Using the developed PMSE optical setup in this study, in-situ SPR-based intensity and phase measurements were achieved based on the position of the resonance wavelength. In this configuration, the compensator has been taken into account and both polarizer and analyzer were set at \(45 ^{\circ }\). The use of a light source with a wide spectrum in the optical setup makes it possible to evaluate the ellipsometric angles at different wavelengths. Figure 7 shows two- and three- dimensional graphs measured for the ellipsometric angles (\(\Psi\) and \(\Delta\)). Results are shown for the entire process, including the immobilization of ligands and the detection of bacteria. Through the use of chemicals with different refractive indices, the immobilization of ligands can be visually distinguished from the detection of bacteria in Fig. 7a-1 and b-1. For \(\Psi\), as the color of the spectrum shifts from orange to deep blue, the amount of reflected light decreases, and this means that the deep blue color in Fig. 7a-1 shows the location close to the plasmonic resonance. Additionally, in the \(\Delta\) spectrum, the shift from orange to green indicates the area where a SPR occurred due to the shift in spectra. For better visualization of the diagrams, three-dimensional and cross sectional diagrams are also added. These measurements have a resolution of 100 milliseconds, which shows the capability of the optical setup for high resolution in-situ measurements of chemical and biological changes.

Conclusions

The need to control the environmental surroundings for protection from chemical and biological contamination, makes it necessary to identify and control potential threats. Here, a developed PMSE was utilized for phase sensitive SPR measurements to detect E. coli K12, for the first time. The ellipsometric angles were measured using an electro-optic phase modulator which sets the phase shift with millisecond time resolution. This method also provides high time resolution information on both phase and intensity modulations over a wide range of wavelengths. The optimal thickness of the gold layer and the AOI were found at 45 nm and \(75 ^{\circ }\), respectively. The PMSE has the capability of in-situ measurement of \(\Psi\) and \(\Delta\) spectra in the wavelength range from 350 nm - 850 nm.
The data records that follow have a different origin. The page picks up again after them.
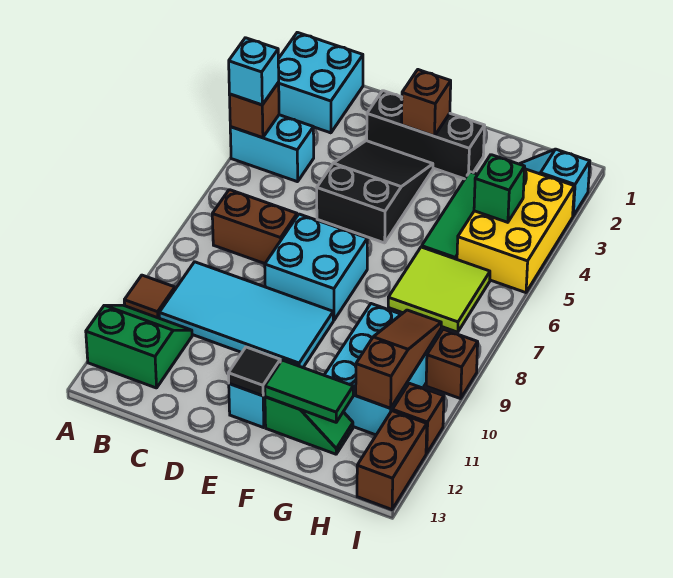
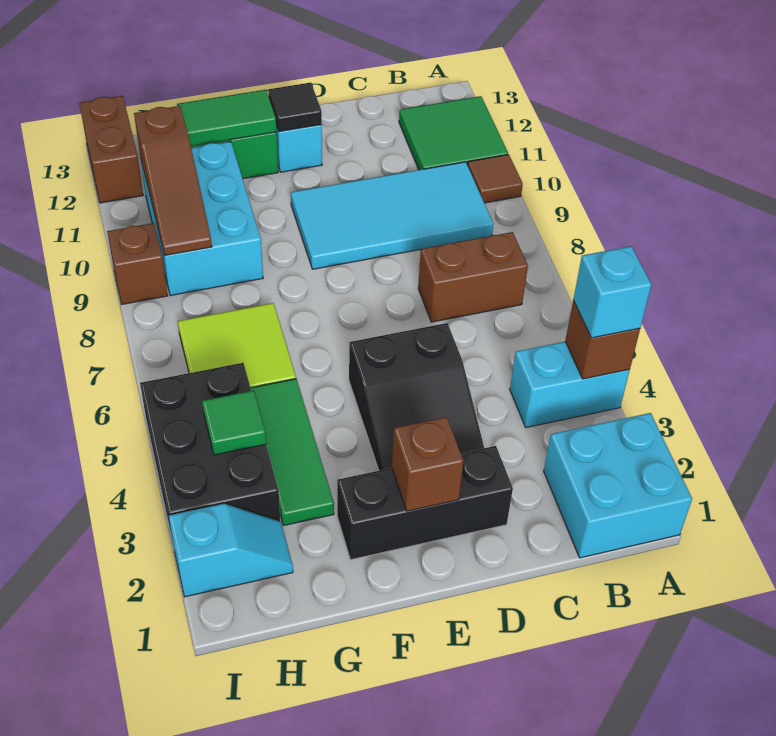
green 2x2 slope [86,305,192,388] -> green 2x2 tile [399,96,508,170]
cyan 2x2 brick [265,214,368,320] -> none
yellow 2x3 brick [457,169,574,293] -> black 2x3 brick [140,363,280,542]
green 1x1 brick [474,155,525,222] -> green 1x1 tile [202,390,266,455]
brown 1x1 brick [392,383,444,453] -> none

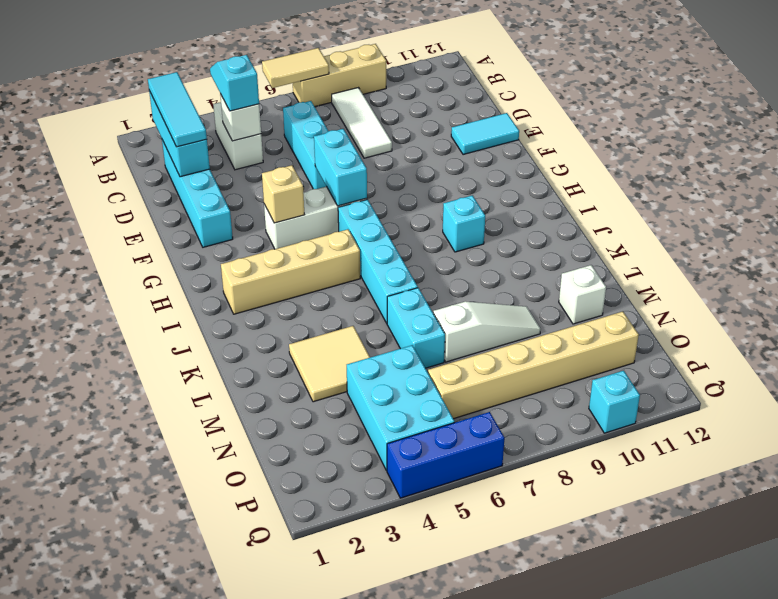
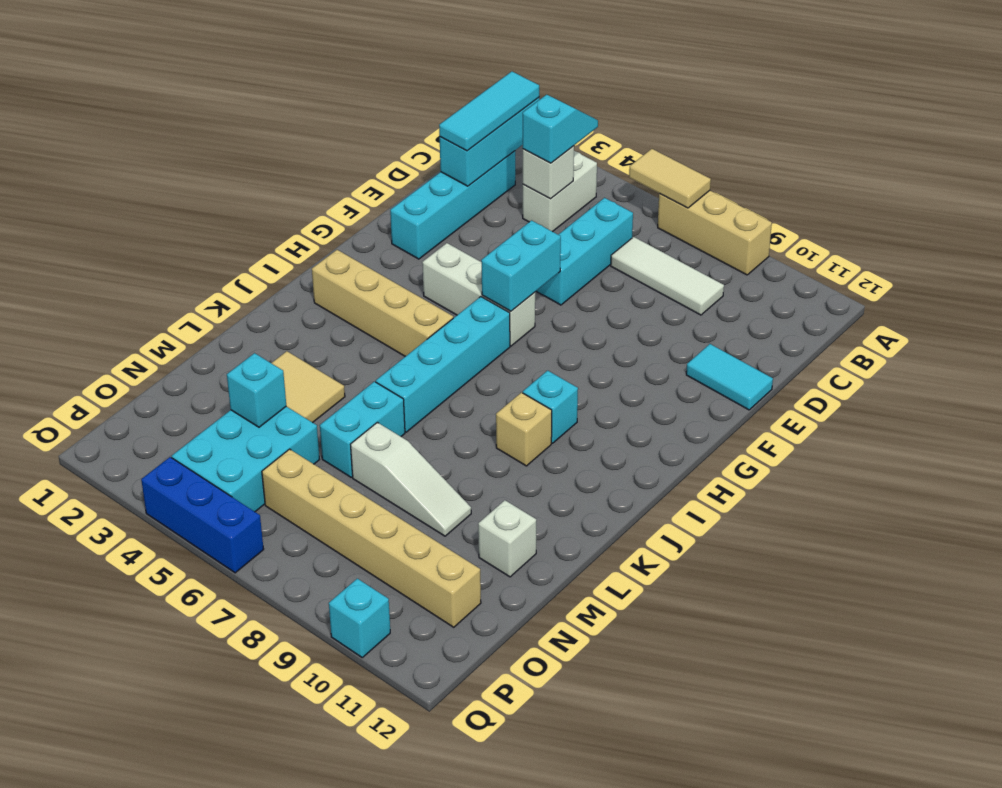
white 1x3 tile [332,88,392,158] -> white 1x3 tile turned to [611,237,724,315]
tan 1x1 brick [262,165,304,223] -> tan 1x1 brick moved to [496,393,552,466]
none -> cyan 1x1 brick [227,353,286,427]

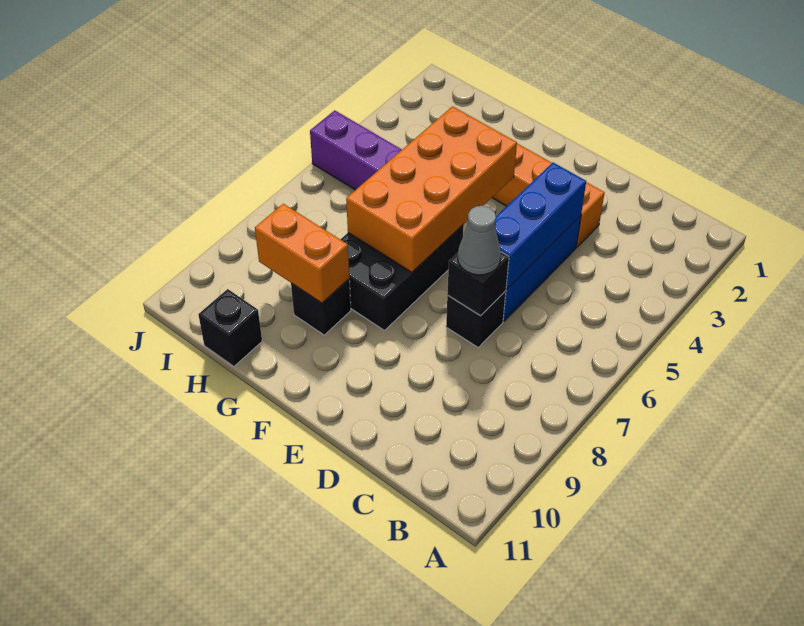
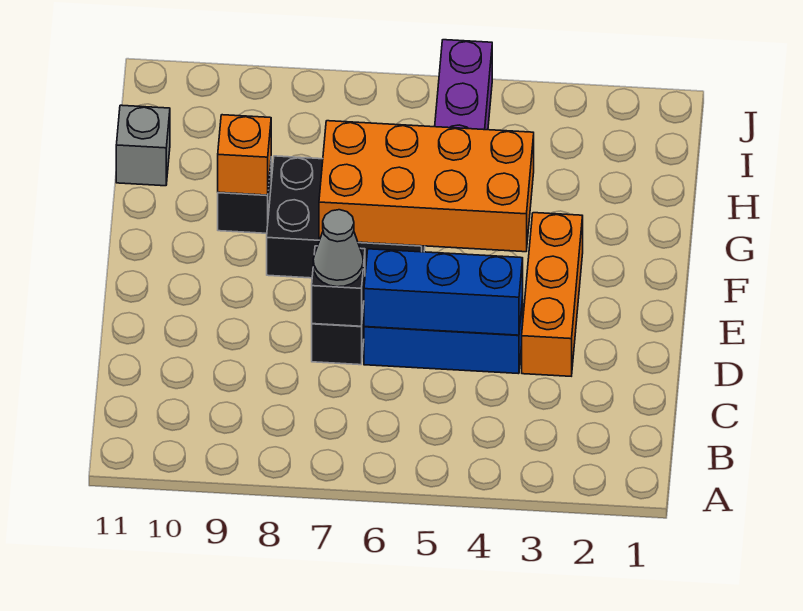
orange 1x2 brick [255,204,349,303] -> orange 1x1 brick [218,115,271,195]
black 1x1 brick [198,289,262,367] -> grey 1x1 brick [116,105,170,186]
The sensitivity of the sensor shows linear behavior in the region of 1.3327 RIU - 1.3440 RIU with a maximum sensitivity of 3,858 nm\(\cdot \hbox {RIU}^{-1}\) and a resolution of \(10^{-5}\) RIU. The functionalized gold film with anti-E. coli antibody was tested with a series of bacteria and the LOD is \(10^2\) CFU/mL. Further development of the biosensor performance will address applications for sorting and detecting complex biological targets and developing an optical model of the system to optimize its functionality.